Incorporate Healthy Fats
Add a small amount of avocado or a drizzle of olive oil to your meal. Healthy fats can slow down digestion and help stabilize blood sugar levels.
Include Fiber-Rich Sides
Serve your meal with a side of fiber-rich foods such as a small salad with leafy greens or a few slices of cucumber. Fiber helps slow down the absorption of carbohydrates.
Pair with a Whole Grain
If you want to add a carbohydrate source, consider a small portion of whole grain bread or a piece of rye toast.
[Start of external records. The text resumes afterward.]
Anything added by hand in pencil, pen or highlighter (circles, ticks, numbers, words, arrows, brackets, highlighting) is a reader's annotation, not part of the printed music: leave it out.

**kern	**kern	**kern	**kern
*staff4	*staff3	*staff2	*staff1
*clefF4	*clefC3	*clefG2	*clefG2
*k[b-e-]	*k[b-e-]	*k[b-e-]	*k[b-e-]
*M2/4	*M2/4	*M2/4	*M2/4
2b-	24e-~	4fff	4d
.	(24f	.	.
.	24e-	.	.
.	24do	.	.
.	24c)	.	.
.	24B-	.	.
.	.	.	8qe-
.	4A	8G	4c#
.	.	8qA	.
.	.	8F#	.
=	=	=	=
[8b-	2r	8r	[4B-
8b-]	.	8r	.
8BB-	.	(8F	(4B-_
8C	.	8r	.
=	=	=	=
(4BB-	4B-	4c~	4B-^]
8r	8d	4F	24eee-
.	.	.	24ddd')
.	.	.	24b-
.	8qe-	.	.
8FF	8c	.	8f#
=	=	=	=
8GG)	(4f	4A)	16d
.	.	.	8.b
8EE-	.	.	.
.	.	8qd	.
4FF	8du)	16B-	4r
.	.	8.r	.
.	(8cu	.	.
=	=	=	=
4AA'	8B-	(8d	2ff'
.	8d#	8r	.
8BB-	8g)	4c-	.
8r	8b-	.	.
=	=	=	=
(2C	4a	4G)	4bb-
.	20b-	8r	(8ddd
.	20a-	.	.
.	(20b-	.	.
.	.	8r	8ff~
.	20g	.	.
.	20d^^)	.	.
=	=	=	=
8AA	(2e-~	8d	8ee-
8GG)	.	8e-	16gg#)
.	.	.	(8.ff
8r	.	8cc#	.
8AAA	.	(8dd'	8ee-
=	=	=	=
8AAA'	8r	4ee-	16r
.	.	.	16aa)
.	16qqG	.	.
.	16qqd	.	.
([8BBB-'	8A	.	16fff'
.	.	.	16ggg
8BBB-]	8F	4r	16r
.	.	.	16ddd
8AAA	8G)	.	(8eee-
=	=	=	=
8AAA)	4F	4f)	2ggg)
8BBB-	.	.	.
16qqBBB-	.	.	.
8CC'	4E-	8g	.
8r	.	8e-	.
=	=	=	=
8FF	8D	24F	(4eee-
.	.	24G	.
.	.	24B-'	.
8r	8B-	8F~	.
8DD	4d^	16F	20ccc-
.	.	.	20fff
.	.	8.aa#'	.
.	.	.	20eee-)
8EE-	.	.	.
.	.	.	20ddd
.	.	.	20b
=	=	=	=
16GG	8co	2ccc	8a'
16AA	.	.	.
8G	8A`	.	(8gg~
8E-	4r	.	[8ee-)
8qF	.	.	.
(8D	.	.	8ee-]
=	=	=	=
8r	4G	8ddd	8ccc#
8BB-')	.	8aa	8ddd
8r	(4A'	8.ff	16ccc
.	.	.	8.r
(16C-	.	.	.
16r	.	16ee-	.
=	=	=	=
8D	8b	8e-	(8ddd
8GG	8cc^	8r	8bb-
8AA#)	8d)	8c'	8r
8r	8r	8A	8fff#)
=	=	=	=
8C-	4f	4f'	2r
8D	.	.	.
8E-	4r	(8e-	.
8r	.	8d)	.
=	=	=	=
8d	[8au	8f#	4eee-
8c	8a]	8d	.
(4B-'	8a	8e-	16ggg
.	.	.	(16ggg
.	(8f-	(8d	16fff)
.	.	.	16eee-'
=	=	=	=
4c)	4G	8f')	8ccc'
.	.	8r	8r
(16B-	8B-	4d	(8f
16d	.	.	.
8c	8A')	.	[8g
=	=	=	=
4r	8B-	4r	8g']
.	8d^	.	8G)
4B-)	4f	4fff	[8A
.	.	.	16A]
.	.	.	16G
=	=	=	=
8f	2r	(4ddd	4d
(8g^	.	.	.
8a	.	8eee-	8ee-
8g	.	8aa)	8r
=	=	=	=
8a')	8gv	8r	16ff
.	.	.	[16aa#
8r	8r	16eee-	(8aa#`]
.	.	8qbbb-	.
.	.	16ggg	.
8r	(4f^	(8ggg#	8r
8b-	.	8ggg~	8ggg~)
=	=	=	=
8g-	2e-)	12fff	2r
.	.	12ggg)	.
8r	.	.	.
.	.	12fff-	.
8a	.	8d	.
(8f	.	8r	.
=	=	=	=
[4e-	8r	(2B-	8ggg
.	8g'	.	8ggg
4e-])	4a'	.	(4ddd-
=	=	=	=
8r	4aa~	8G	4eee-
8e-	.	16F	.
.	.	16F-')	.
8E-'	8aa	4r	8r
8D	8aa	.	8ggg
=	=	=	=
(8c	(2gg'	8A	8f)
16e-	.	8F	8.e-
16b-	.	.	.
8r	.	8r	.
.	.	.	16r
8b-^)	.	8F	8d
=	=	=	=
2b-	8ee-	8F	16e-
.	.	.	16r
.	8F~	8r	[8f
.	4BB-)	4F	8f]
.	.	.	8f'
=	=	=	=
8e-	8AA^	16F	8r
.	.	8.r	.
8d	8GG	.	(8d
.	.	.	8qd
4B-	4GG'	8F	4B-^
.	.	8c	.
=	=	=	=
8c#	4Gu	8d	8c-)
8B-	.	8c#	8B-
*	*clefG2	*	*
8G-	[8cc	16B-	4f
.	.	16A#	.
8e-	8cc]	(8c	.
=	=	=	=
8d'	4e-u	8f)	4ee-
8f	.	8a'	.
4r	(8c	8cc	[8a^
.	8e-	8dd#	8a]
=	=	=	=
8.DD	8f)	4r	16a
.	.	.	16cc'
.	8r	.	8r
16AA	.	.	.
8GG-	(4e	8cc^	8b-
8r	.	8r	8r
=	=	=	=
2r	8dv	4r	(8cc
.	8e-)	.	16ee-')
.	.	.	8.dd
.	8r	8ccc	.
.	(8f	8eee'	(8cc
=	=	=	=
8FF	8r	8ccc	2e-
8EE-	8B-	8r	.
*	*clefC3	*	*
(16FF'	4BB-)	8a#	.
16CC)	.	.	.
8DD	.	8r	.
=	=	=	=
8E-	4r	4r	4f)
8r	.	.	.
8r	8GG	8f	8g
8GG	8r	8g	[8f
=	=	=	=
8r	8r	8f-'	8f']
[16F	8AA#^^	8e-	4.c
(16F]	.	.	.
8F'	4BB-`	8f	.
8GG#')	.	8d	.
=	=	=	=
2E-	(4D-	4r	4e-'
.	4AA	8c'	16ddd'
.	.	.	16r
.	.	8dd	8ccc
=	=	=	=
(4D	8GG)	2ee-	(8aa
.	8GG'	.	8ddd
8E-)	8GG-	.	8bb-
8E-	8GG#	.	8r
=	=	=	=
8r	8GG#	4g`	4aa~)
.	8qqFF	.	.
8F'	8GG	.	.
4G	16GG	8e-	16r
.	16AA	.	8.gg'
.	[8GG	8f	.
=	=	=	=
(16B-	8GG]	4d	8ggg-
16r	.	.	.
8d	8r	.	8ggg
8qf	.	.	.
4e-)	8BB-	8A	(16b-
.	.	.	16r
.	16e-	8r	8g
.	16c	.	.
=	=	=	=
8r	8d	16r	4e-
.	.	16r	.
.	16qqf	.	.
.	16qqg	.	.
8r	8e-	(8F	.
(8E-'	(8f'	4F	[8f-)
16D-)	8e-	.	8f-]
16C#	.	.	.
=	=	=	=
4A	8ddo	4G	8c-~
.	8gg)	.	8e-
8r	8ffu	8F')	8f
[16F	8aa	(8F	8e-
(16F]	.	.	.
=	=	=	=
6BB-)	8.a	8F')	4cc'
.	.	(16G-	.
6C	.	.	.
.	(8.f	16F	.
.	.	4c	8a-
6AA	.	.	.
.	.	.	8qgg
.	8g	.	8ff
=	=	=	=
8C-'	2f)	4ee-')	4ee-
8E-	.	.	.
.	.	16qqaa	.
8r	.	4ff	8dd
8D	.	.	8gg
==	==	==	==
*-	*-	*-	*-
Whole grains are digested more slowly, reducing glucose spikes.
Stay Hydrated
Drink a glass of water before your meal and ensure you stay hydrated throughout the day. Proper hydration can aid in digestion and glucose regulation.
Chew Thoroughly
Take your time to chew your food well. This can aid in digestion and help prevent a rapid glucose increase.
Physical Activity
Engage in light physical activity, such as a short walk, after your meal. This can help lower blood sugar levels by enhancing insulin sensitivity.
Monitor Meal Timing
Pay attention to the timing of your meals. Eating smaller, more frequent meals throughout the day can help manage blood sugar levels.